What is needed is an exact repetition of the lines below, from the first one through the one holding "265 / 60 R18", with no pictures and nothing else.

↓↓↓

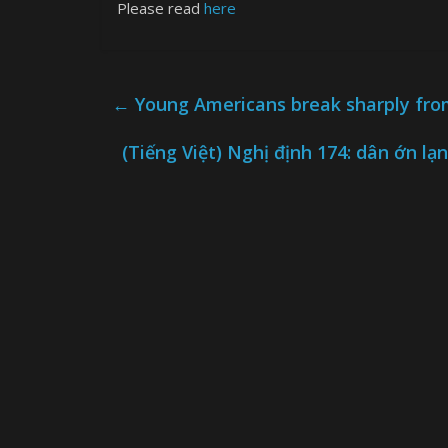
Please read
here
←
Young Americans break sharply from
(Tiếng Việt) Nghị định 174: dân ớn l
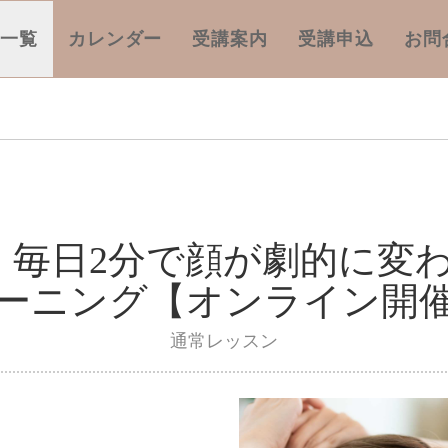
座一覧
カレンダー
受講案内
受講申込
お問
】毎日2分で顔が劇的に変わ
ーニング【オンライン開
通常レッスン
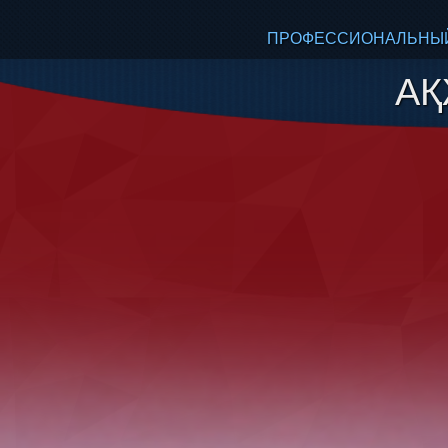
ПРОФЕССИОНАЛЬНЫЙ
А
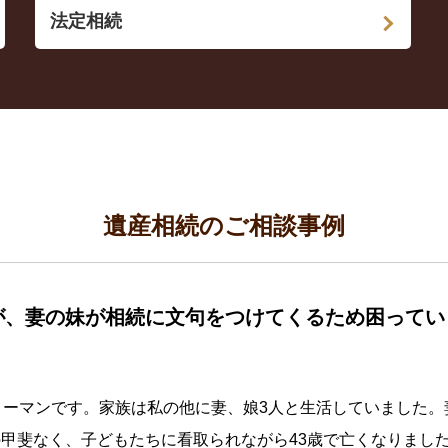
法定相続
遺産相続のご相談事例
が、妻の妹が相続に文句をつけてくるため困ってい
リーマンです。家族は私の他に妻、娘3人と生活していました。
甲斐なく、子どもたちに看取られながら43歳で亡くなりまし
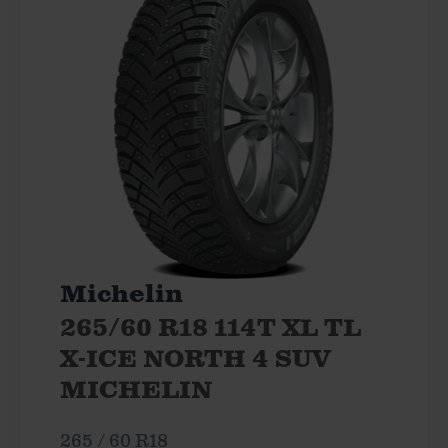
Michelin
265/60 R18 114T XL TL
X-ICE NORTH 4 SUV
MICHELIN
265 / 60 R18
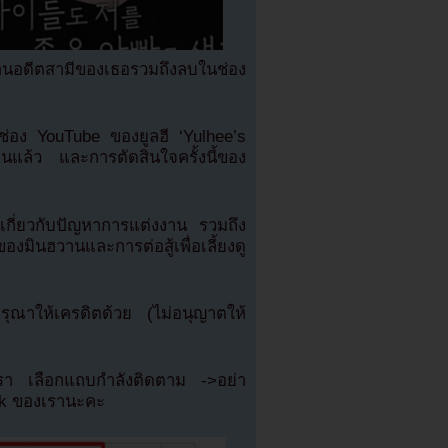
นอดีตสามีของเธอรวมถึงลบในช่อง
ช่อง YouTube ของยูลฮี ‘Yulhee’s
วานแล้ว และการตัดสินใจครั้งนี้ของ
างๆเกี่ยวกับปัญหาการแต่งงาน รวมถึง
งมินฮวานและการต่อสู้เพื่อเลี้ยงดู
ณาให้เครดิตด้วย (ไม่อนุญาตให้
เรา เลือกแถบกำลังติดตาม ->อย่า
ok ของเรานะคะ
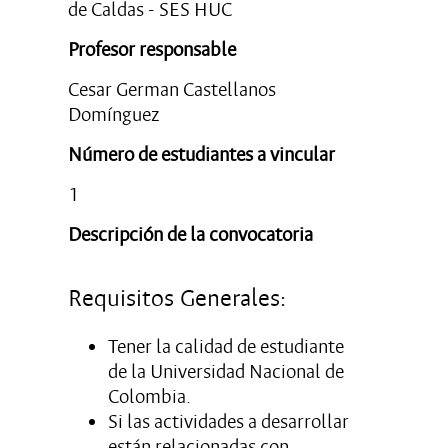
de Caldas - SES HUC
Profesor responsable
Cesar German Castellanos
Domínguez
Número de estudiantes a vincular
1
Descripción de la convocatoria
Requisitos Generales:
Tener la calidad de estudiante
de la Universidad Nacional de
Colombia.
Si las actividades a desarrollar
están relacionadas con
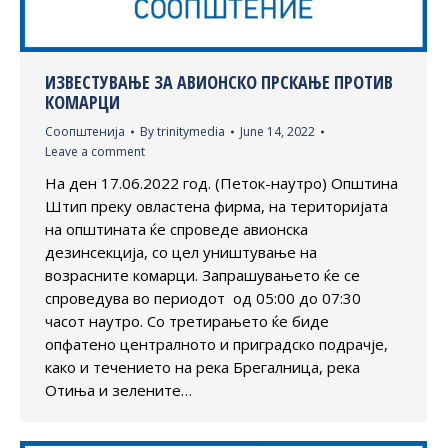
ИЗВЕСТУВАЊЕ ЗА АВИОНСКО ПРСКАЊЕ ПРОТИВ
КОМАРЦИ
Соопштенија
By
trinitymedia
June 14, 2022
Leave a comment
На ден 17.06.2022 год. (Петок-наутро) Општина
Штип преку овластена фирма, на територијата
на општината ќе спроведе авионска
дезинсекција, со цел уништување на
возрасните комарци. Запрашувањето ќе се
спроведува во периодот од 05:00 до 07:30
часот наутро. Со третирањето ќе биде
опфатено централното и приградско подрачје,
како и течението на река Брегалница, река
Отиња и зелените…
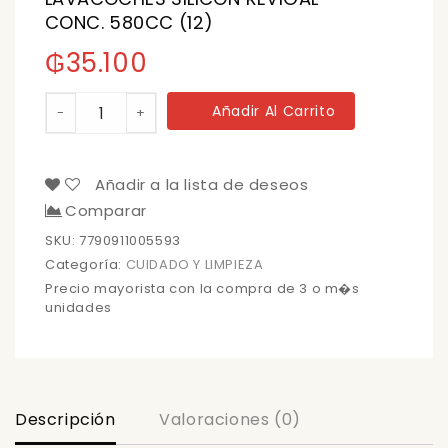
CONC. 580CC (12)
₲
35.100
LAVACOCHES
Añadir Al Carrito
-
+
SILICON
REVIGAL
CONC.
580CC
Añadir a la lista de deseos
(12)
Comparar
cantidad
SKU:
7790911005593
Categoría:
CUIDADO Y LIMPIEZA
Precio mayorista con la compra de 3 o m�s
unidades
Descripción
Valoraciones (0)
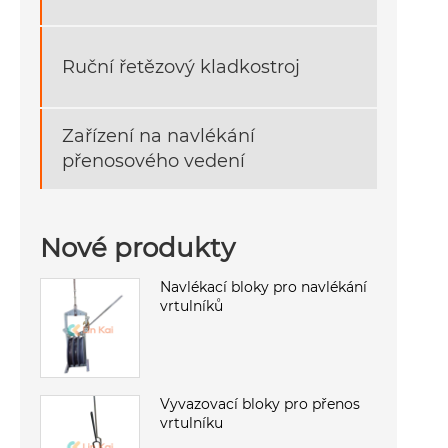
Ruční řetězový kladkostroj
Zařízení na navlékání
přenosového vedení
Nové produkty
Navlékací bloky pro navlékání
vrtulníků
Vyvazovací bloky pro přenos
vrtulníku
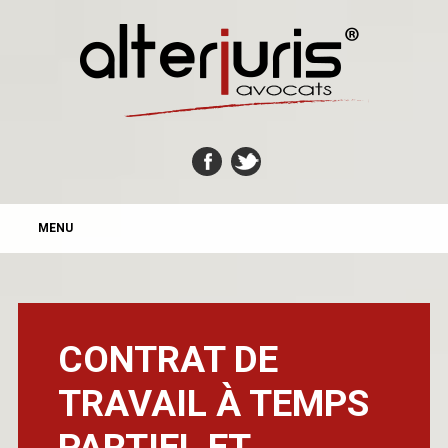
MAIN MENU
Skip
MENU
to
content
CONTRAT DE
TRAVAIL À TEMPS
PARTIEL ET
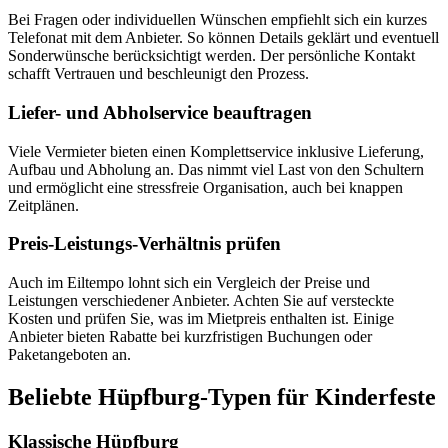
Bei Fragen oder individuellen Wünschen empfiehlt sich ein kurzes
Telefonat mit dem Anbieter. So können Details geklärt und eventuell
Sonderwünsche berücksichtigt werden. Der persönliche Kontakt
schafft Vertrauen und beschleunigt den Prozess.
Liefer- und Abholservice beauftragen
Viele Vermieter bieten einen Komplettservice inklusive Lieferung,
Aufbau und Abholung an. Das nimmt viel Last von den Schultern
und ermöglicht eine stressfreie Organisation, auch bei knappen
Zeitplänen.
Preis-Leistungs-Verhältnis prüfen
Auch im Eiltempo lohnt sich ein Vergleich der Preise und
Leistungen verschiedener Anbieter. Achten Sie auf versteckte
Kosten und prüfen Sie, was im Mietpreis enthalten ist. Einige
Anbieter bieten Rabatte bei kurzfristigen Buchungen oder
Paketangeboten an.
Beliebte Hüpfburg-Typen für Kinderfeste
Klassische Hüpfburg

↑↑↑

§ Result of the task
Please read
here
←
Young Americans break sharply from
(Tiếng Việt) Nghị định 174: dân ớn l
座一覧
カレンダー
受講案内
受講申込
お問
】毎日2分で顔が劇的に変わ
ーニング【オンライン開
通常レッスン
ПРОФЕССИОНАЛЬНЫЙ
А
法定相続
遺産相続のご相談事例
が、妻の妹が相続に文句をつけてくるため困ってい
リーマンです。家族は私の他に妻、娘3人と生活していました。
甲斐なく、子どもたちに看取られながら43歳で亡くなりまし
Michelin
265/60 R18 114T XL TL
X-ICE NORTH 4 SUV
MICHELIN
265 / 60 R18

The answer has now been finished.